Before I end this diary, I’d like to congratulate my colleague Branko on winning the Hex-Rays’ IDA Pro plugin contest (http://www.hex-rays.com/contest2011/) with Optimice (http://code.google.com/p/optimice/). Of course, congratulations to Jennifer Baldwin from the University of Victoria for the Tracks plugin which looks very cool.


--
Bojan
INFIGO IS

Keywords: cpuid fail fakeav
7 comment(s)

Comments

Seems counter-intuitive to show the coders where they fail. Maybe just let them fail and don't alert them to it? :)
Jonathan... really?
While I am always pro-disclosure, I have to agree with Jonathan on this one - why do debugging for the bad guys?
Jonathan - this is just one example where I don't think it affects what the good guys are doing. Actually, if the check was working, it decreases the number of potentially vulnerable platforms -- I believe that one day even the bad guys will *have* to let their malware work on VMs because everyone will use them.
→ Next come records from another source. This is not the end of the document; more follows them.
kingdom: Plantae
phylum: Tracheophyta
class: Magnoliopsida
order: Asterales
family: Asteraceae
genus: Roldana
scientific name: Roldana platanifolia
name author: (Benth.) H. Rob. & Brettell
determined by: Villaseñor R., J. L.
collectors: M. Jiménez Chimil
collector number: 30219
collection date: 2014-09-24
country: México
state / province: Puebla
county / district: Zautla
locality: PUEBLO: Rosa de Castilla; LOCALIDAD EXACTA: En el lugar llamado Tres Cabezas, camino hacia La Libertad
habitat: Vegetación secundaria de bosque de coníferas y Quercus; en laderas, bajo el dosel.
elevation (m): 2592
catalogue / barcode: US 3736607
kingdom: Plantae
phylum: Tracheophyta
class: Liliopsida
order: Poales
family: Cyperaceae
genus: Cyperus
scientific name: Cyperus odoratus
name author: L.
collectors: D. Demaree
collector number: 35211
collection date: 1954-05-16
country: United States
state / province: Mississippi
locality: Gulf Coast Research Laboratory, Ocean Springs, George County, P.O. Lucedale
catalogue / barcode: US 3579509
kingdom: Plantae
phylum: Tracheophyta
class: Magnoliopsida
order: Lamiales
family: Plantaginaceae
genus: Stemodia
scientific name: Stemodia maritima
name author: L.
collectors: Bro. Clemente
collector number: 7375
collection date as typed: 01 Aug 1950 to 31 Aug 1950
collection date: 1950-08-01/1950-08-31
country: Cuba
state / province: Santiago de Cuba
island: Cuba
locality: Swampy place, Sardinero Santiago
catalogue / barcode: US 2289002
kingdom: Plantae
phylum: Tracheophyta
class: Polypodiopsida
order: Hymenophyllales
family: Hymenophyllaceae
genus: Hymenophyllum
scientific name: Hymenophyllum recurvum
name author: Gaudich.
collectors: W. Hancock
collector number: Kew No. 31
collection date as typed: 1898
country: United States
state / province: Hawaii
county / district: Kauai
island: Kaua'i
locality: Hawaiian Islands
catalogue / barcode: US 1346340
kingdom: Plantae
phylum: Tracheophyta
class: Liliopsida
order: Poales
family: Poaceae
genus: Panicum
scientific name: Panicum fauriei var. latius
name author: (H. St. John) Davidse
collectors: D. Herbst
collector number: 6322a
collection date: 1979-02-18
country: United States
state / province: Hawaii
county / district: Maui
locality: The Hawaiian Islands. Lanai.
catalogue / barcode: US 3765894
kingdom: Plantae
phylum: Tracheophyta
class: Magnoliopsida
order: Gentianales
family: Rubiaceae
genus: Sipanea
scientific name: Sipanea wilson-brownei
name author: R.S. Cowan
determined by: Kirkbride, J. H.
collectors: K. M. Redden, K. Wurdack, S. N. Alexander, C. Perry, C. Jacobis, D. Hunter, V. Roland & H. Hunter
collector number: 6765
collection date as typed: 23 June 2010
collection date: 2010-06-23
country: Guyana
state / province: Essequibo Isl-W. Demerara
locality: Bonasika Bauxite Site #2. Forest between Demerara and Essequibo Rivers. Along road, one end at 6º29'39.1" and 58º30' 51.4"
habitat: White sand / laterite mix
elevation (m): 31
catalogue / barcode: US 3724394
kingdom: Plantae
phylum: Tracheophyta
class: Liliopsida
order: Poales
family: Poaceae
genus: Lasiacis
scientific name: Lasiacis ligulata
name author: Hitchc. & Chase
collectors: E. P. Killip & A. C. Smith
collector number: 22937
Rest assured, plenty of other examples where it would really help the bad guys will not be posted :)
Nice post.

What happens in general when the malware detects that it's running in a sandbox, under a hypervisor, etc. Does it then attempt workarounds, or does it abort quietly?

I (personally) don't attribute enough sophistication to the blackhats that they would be thinking far enough ahead to quietly abort - in order to not potentially alert the user to a problem.

"We want the the sheep that click unknown links to keep doing so - maybe our next exploit next week will get him"?

Just thiking (and trying to learn) :-)
The simple explanation is that the Fake AV author probably developed the code in a VM and forgot to remove the bypass, which this so obviously is, before releasing it into the wild.
@lurk

Once they detect they are in a VM they just quietly exit and don't do anything - at least with this sample I analyzed.

This is quite common in malware, in some cases the bad guys even do some benign activities in order to fool automated analysis programs.